Theorem 1 ({C^{1,1}} Baker-Campbell-Hausdorff formula) Let {{\bf R}^d} be a finite-dimensional vector space, and suppose one has a continuous operation {*: U \times U \rightarrow {\bf R}^d} defined on a neighbourhood {U} around the origin, which obeys the following three axioms:

  • (Approximate additivity) For {x,y} sufficiently close to the origin, one has

    \displaystyle  x*y = x+y+O(|x| |y|). \ \ \ \ \ (2)

    (In particular, {0*x=x*0=x} for {x} sufficiently close to the origin.)

  • (Associativity) For {x,y,z} sufficiently close to the origin, {(x*y)*z = x*(y*z)}.
  • (Radial homogeneity) For {x} sufficiently close to the origin, one has

    \displaystyle  (sx) * (tx) = (s+t)x \ \ \ \ \ (3)

    for all {s,t \in [-1,1]}. (In particular, {x * (-x) = (-x) * x = 0} for all {x} sufficiently close to the origin.)

Then {*} is real analytic (and in particular, smooth) near the origin. (In particular, {*} gives a neighbourhood of the origin the structure of a local Lie group.)

Indeed, we will recover the Baker-Campbell-Hausdorff-Dynkin formula (after defining {\hbox{Ad}_x} appropriately) in this setting; see below the fold.

The reason that we call this a {C^{1,1}} Baker-Campbell-Hausdorff formula is that if the group operation {*} has {C^{1,1}} regularity, and has {0} as an identity element, then Taylor expansion already gives (2), and in exponential coordinates (which, as it turns out, can be defined without much difficulty in the {C^{1,1}} category) one automatically has (3).

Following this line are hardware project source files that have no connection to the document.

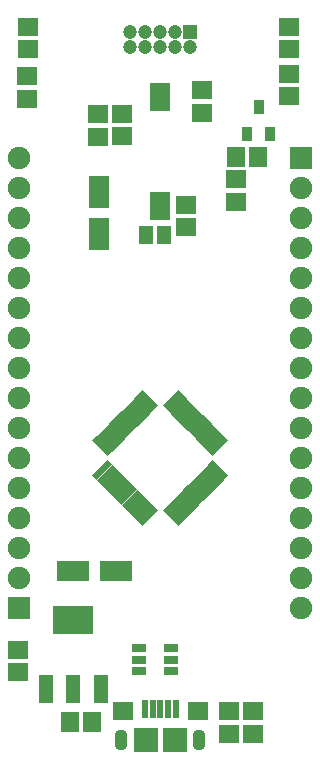
<source format=gbr>
%TF.GenerationSoftware,Novarm,DipTrace Beta,2.9.0.1*%
%TF.CreationDate,2015-11-14T18:18:49-04:00*%
%FSLAX35Y35*%
%MOMM*%
%TF.FileFunction,Soldermask,Top*%
%TF.Part,Single*%
%AMOUTLINE1*
4,1,4,
0.45963,0.81319,
0.81319,0.45963,
-0.45963,-0.81319,
-0.81319,-0.45963,
0.45963,0.81319,
0*%
%AMOUTLINE4*
4,1,4,
-0.81319,0.45963,
-0.45963,0.81319,
0.81319,-0.45963,
0.45963,-0.81319,
-0.81319,0.45963,
0*%
%ADD29R,1.9X1.9*%
%ADD55R,3.45X2.35*%
%ADD57R,1.15X2.35*%
%ADD59R,1.3X0.8*%
%ADD61R,1.8X2.4*%
%ADD63R,0.85X1.25*%
%ADD67R,1.2X1.55*%
%ADD69R,0.6X1.55*%
%ADD71R,1.8X1.6*%
%ADD73O,1.1X1.8*%
%ADD75R,2.1X2.1*%
%ADD76C,1.2*%
%ADD78R,1.2X1.2*%
%ADD80C,1.9*%
%ADD85R,1.5X1.7*%
%ADD87R,1.8X2.8*%
%ADD89R,1.7X1.5*%
%ADD91R,2.8X1.8*%
%ADD97OUTLINE1*%
%ADD100OUTLINE4*%
G75*
G01*
%LPD*%
D91*
X1968861Y2581341D3*
X1608861D3*
D87*
X1823214Y5435147D3*
Y5795147D3*
D89*
X2018541Y6267961D3*
Y6457961D3*
X3129124Y1207551D3*
Y1397551D3*
D85*
X1767547Y1304701D3*
X1577547D3*
D89*
X1137544Y1916554D3*
Y1726554D3*
X1226061Y7001001D3*
Y7191001D3*
X3430781D3*
Y7001001D3*
D29*
X1152401Y2270001D3*
D80*
Y2524001D3*
Y2778001D3*
Y3032001D3*
Y3286001D3*
Y3540001D3*
Y3794001D3*
Y4048001D3*
Y4302001D3*
Y4556001D3*
Y4810001D3*
Y5064001D3*
Y5318001D3*
Y5572001D3*
Y5826001D3*
Y6080001D3*
D78*
X2600201Y7146801D3*
D76*
X2473201D3*
X2346201D3*
X2219201D3*
X2092201D3*
X2600201Y7019801D3*
X2473201D3*
X2346201D3*
X2219201D3*
X2092201D3*
D29*
X3540001Y6080001D3*
D80*
Y5826001D3*
Y5572001D3*
Y5318001D3*
Y5064001D3*
Y4810001D3*
Y4556001D3*
Y4302001D3*
Y4048001D3*
Y3794001D3*
Y3540001D3*
Y3286001D3*
Y3032001D3*
Y2778001D3*
Y2524001D3*
Y2270001D3*
D75*
X2466201Y1152401D3*
X2226201D3*
D73*
X2016201D3*
X2676201D3*
D71*
X2026201Y1397401D3*
X2666201D3*
D69*
X2216201Y1419901D3*
X2281201D3*
X2346201D3*
X2411201D3*
X2476201D3*
D67*
X2376114Y5432807D3*
X2226114D3*
D63*
X3081587Y6286671D3*
X3271587D3*
X3176587Y6516671D3*
D89*
X2699171Y6655761D3*
Y6465761D3*
X2565031Y5686454D3*
Y5496454D3*
X1820421Y6262881D3*
Y6452881D3*
X2925924Y1398051D3*
Y1208051D3*
X1219951Y6582641D3*
Y6772641D3*
X3430781Y6603241D3*
Y6793241D3*
X2983097Y5711247D3*
Y5901247D3*
D85*
X3172274Y6090164D3*
X2982274D3*
D61*
X2346201Y5678681D3*
Y6598681D3*
D97*
X2837636Y3642531D3*
X2802283Y3677887D3*
X2766926Y3713241D3*
X2731573Y3748597D3*
X2696216Y3783954D3*
X2660860Y3819307D3*
X2625506Y3854664D3*
X2590150Y3890017D3*
X2554793Y3925374D3*
X2519440Y3960731D3*
X2484083Y3996084D3*
X2448730Y4031441D3*
D100*
X2243666D3*
X2208313Y3996084D3*
X2172956Y3960731D3*
X2137603Y3925374D3*
X2102246Y3890017D3*
X2066890Y3854664D3*
X2031536Y3819307D3*
X1996180Y3783954D3*
X1960826Y3748597D3*
X1925470Y3713241D3*
X1890113Y3677887D3*
X1854760Y3642531D3*
D97*
Y3437471D3*
X1890113Y3402114D3*
X1925470Y3366761D3*
X1960826Y3331404D3*
X1996180Y3296047D3*
X2031536Y3260694D3*
X2066890Y3225337D3*
X2102246Y3189984D3*
X2137603Y3154627D3*
X2172956Y3119271D3*
X2208313Y3083917D3*
X2243666Y3048561D3*
D100*
X2448730D3*
X2484083Y3083917D3*
X2519440Y3119271D3*
X2554793Y3154627D3*
X2590150Y3189984D3*
X2625506Y3225337D3*
X2660860Y3260694D3*
X2696216Y3296047D3*
X2731573Y3331404D3*
X2766926Y3366761D3*
X2802283Y3402114D3*
X2837636Y3437471D3*
D59*
X2438914Y1740624D3*
Y1835624D3*
Y1930624D3*
X2168914D3*
Y1835624D3*
Y1740624D3*
D57*
X1379701Y1589927D3*
X1609701D3*
X1839701D3*
D55*
X1609701Y2169927D3*
M02*

</source>
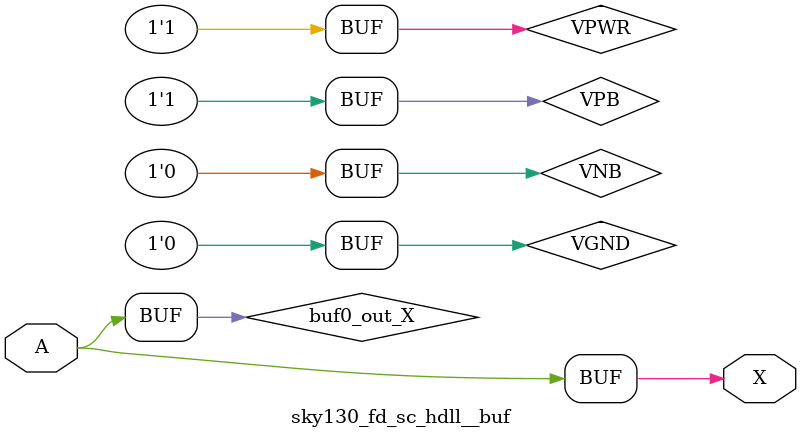
<source format=v>
/*
 * Copyright 2020 The SkyWater PDK Authors
 *
 * Licensed under the Apache License, Version 2.0 (the "License");
 * you may not use this file except in compliance with the License.
 * You may obtain a copy of the License at
 *
 *     https://www.apache.org/licenses/LICENSE-2.0
 *
 * Unless required by applicable law or agreed to in writing, software
 * distributed under the License is distributed on an "AS IS" BASIS,
 * WITHOUT WARRANTIES OR CONDITIONS OF ANY KIND, either express or implied.
 * See the License for the specific language governing permissions and
 * limitations under the License.
 *
 * SPDX-License-Identifier: Apache-2.0
*/


`ifndef SKY130_FD_SC_HDLL__BUF_TIMING_V
`define SKY130_FD_SC_HDLL__BUF_TIMING_V

/**
 * buf: Buffer.
 *
 * Verilog simulation timing model.
 */

`timescale 1ns / 1ps
`default_nettype none

`celldefine
module sky130_fd_sc_hdll__buf (
    X,
    A
);

    // Module ports
    output X;
    input  A;

    // Module supplies
    supply1 VPWR;
    supply0 VGND;
    supply1 VPB ;
    supply0 VNB ;

    // Local signals
    wire buf0_out_X;

    //  Name  Output      Other arguments
    buf buf0 (buf0_out_X, A              );
    buf buf1 (X         , buf0_out_X     );

endmodule
`endcelldefine

`default_nettype wire
`endif  // SKY130_FD_SC_HDLL__BUF_TIMING_V

</source>
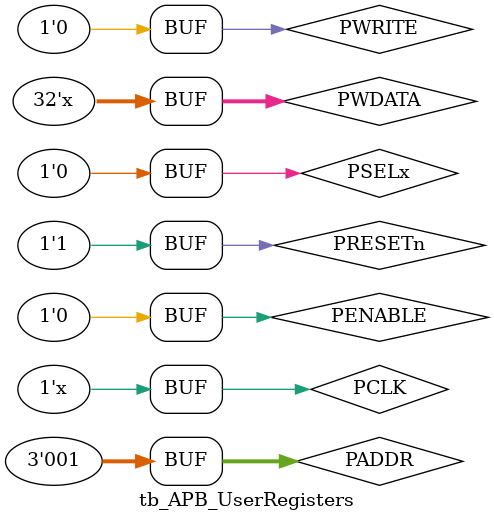
<source format=v>
`timescale 1ns/1ns
module tb_APB_UserRegisters();
  reg 					PCLK;
  reg 					PRESETn;
  reg 	[2:0]   PADDR;
  reg 					PSELx;
  reg 					PENABLE;
  reg 					PWRITE;
  reg 	[31:0]  PWDATA;

  wire	[31:0]  PRDATA;

initial begin
  PCLK = 1'b1;
  PRESETn <= 1'b0;
  PADDR <= 2'd0;
  PSELx <= 1'b0;
  PENABLE <= 1'b0;
  PWRITE <= 1'b0;
  PWDATA <= 32'bz;
  #10
  PRESETn <= 1'b1;
end

initial begin
  #200
  APB_read(3'b001);
  APB_write(3'b001, 8'b1111_1111);
  APB_read(3'b001);

  APB_read(3'b011);
  APB_write(3'b011, 8'b1010_1010);
  APB_read(3'b011);

  APB_read(3'b001);
  APB_write(3'b001, 8'b1111_1111);
  APB_read(3'b001);
end

always #10 PCLK = ~PCLK;

task APB_write(
  input  [2:0]   addr,
  input  [7:0]   data
);
begin
  PADDR <= addr;
  PWDATA <= {24'd0, data};
  PWRITE <= 1'b1;
  PSELx <= 1'b1;
  #20 
  PENABLE <= 1'b1;
  #20 
  PSELx <= 1'b0;
  PENABLE <= 1'b0;
  PWDATA <= 32'bz;
  #20;
end
endtask

task APB_read(
  input  [2:0]   addr
);
begin
  PADDR <= addr;
  PWRITE <= 1'b0;
  PSELx <= 1'b1;
  #20 
  PENABLE <= 1'b1;
  #20 
  PSELx <= 1'b0;
  PENABLE <= 1'b0;
  #20;
end
endtask

APB_UserRegisters APB_UserRegisters_inst (
  .PCLK(PCLK),
  .PRESETn(PRESETn),
  .PADDR(PADDR),
  .PSELx(PSELx),
  .PENABLE(PENABLE),
  .PWRITE(PWRITE),
  .PWDATA(PWDATA),

  .PRDATA(PRDATA)
);
endmodule
</source>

We will record the proof of Theorem 1 below the fold; it largely follows the classical derivation of the BCH formula, but due to the low regularity one will rely on tools such as telescoping series and Riemann sums rather than on the fundamental theorem of calculus. As an application of this theorem, we can give an alternate derivation of one of the components of the solution to Hilbert’s fifth problem, namely the construction of a Lie group structure from a Gleason metric, which was covered in the previous post; we discuss this at the end of this article. With this approach, one can avoid any appeal to von Neumann’s theorem and Cartan’s theorem (discussed in this post), or the Kuranishi-Gleason extension theorem (discussed in this post).